Friday, March 27, 2015

The various stages of the various stages of Bond Films

Right! So:

Connery: "Working out what the franchise is going to be and then blowing it up to one billion."
Lazenby: "Making a proper movie but bungling the transition."
Moore: "Nailing the transition but bungling proper movies."
Dalton: "Grr."
Brosnan: "Extremely idiotic villain plots."
Craig: "Giving Our Hero yet another psychological scar."

Alternatively:

1962-1967: "Setting up the formula and pushing it as far as it can go."
1969-1974: "Getting burned, falling back on proven routines, and going inane."
1977-1979: "Spectacle."
1981-1989: "Increasingly cheap-looking decline that not even a recast can save."
1995-2002: "JAMES BOND, isn't that enough?"
2006-present: "Not Yo Momma's Bond Film."

Alternatively alternatively:

Before watching it: "It's getting overhyped."
While watching it: "They ripped that part off from Thunderball and that part off from Live and Let Die and that part off from TWINE, where it was ripped off from OHMSS..."
After watching it: "Well, it wasn't terrible."


So the new trailer for Spectre - or is it SPECTRE - dropped, and it looks like we've gotten rid of The Old James Bond Gimmick They Never Did (thankfully), which was to make Blofeld Goldfinger's brother. (Seriously, this was a plan. It almost happened. Repeatedly.) Instead we have a Totally New James Bond Gimmick, which appears to be making Blofeld Bond's brother.

Ugh.

Hasn't this been played out enough in GoldenSky? Eyefall? What, pray tell, is going to be the difference between the poorly-defined motives of Alec Travelyan, the poorly-defined motives of Mister Silva, and the poorly-defined motives of Ernst Bond? Bond's already demonstrated a willingness to murder old friends, girlfriends, and all assortment of foreigners. The Service is Mother, the Service is Father. And even then, Bond's likely to get over your death with a stiff one (or two) and a sparkly new/old office.

I also note that the trailer begins with a nuked-out shot of MI6. So we're in "direct sequel" territory, ignoring the fact that audiences hated the Quantum one for imposing "continuity" on us two years after the fact (and Quantum's lone defender hated Licence to Kill for imposing "continuity" on us twenty years after the fact).

One wonders if, judging by the recycled quality of the Craigs, the second-generation Broccoli are running through their father's old junk drawer, ignoring the fact that it was labeled "junk" for a reason. Yes, one understands that there's some sort of contractual obligation to make a spiritual successor to OHMSS every decade or so (For Your Eyes Only, Licence to Kill, TWINE, Casino Royale, Spectre if its skiing and logo is anything to go by). A deal with the devil, or more likely the ghost of Ian Fleming.

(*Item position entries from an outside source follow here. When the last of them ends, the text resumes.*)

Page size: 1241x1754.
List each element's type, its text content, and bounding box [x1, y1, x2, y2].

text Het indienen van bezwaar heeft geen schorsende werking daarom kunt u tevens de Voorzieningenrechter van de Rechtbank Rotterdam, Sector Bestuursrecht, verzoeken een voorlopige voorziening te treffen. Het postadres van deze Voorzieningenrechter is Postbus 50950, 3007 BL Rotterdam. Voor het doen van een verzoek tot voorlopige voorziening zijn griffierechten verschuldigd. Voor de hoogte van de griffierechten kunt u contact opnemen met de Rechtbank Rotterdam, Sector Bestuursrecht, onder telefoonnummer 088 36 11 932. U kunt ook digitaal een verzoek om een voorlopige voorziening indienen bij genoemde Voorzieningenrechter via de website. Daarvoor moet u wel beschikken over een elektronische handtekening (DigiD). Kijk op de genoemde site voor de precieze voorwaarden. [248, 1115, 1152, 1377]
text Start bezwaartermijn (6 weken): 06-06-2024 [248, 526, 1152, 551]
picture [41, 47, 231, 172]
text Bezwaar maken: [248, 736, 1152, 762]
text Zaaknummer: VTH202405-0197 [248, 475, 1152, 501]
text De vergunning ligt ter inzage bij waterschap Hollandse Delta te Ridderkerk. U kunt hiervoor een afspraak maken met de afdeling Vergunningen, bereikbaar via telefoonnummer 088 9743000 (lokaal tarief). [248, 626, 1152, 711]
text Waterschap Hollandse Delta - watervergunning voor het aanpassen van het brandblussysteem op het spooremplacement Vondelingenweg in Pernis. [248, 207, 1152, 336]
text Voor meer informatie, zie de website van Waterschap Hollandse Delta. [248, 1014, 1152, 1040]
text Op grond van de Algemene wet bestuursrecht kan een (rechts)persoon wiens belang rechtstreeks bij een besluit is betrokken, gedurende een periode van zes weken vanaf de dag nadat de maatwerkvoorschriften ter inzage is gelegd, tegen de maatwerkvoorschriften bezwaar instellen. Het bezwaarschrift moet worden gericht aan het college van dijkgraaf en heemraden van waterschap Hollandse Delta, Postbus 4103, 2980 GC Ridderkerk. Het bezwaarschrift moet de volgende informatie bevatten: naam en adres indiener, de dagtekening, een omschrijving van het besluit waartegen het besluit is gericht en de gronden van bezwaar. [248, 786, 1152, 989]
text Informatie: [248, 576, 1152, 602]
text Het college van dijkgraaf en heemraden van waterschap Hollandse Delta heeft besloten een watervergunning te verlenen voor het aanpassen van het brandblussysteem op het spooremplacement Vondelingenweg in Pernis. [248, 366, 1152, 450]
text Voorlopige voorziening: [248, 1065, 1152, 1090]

But then we also see them shove discarded ideas in our faces as though something they gave up on back in the 80s can be presented as fresh and new now.

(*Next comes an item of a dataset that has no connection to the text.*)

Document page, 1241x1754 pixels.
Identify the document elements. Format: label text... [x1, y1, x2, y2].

Still, there is a silver lining in all this. Whatever sins the Bond producers have to think on, they haven't yet gone the Comic Book Movie route of throwing way too many supporting characters at us.

Oh, I missed this little detail: as of the end of Skyfall, we have Bond, M, Moneypenny and Q all played by actors who hadn't been born yet when Dr. No came out (the franchise is older than Ralph Finnes by a couple of months).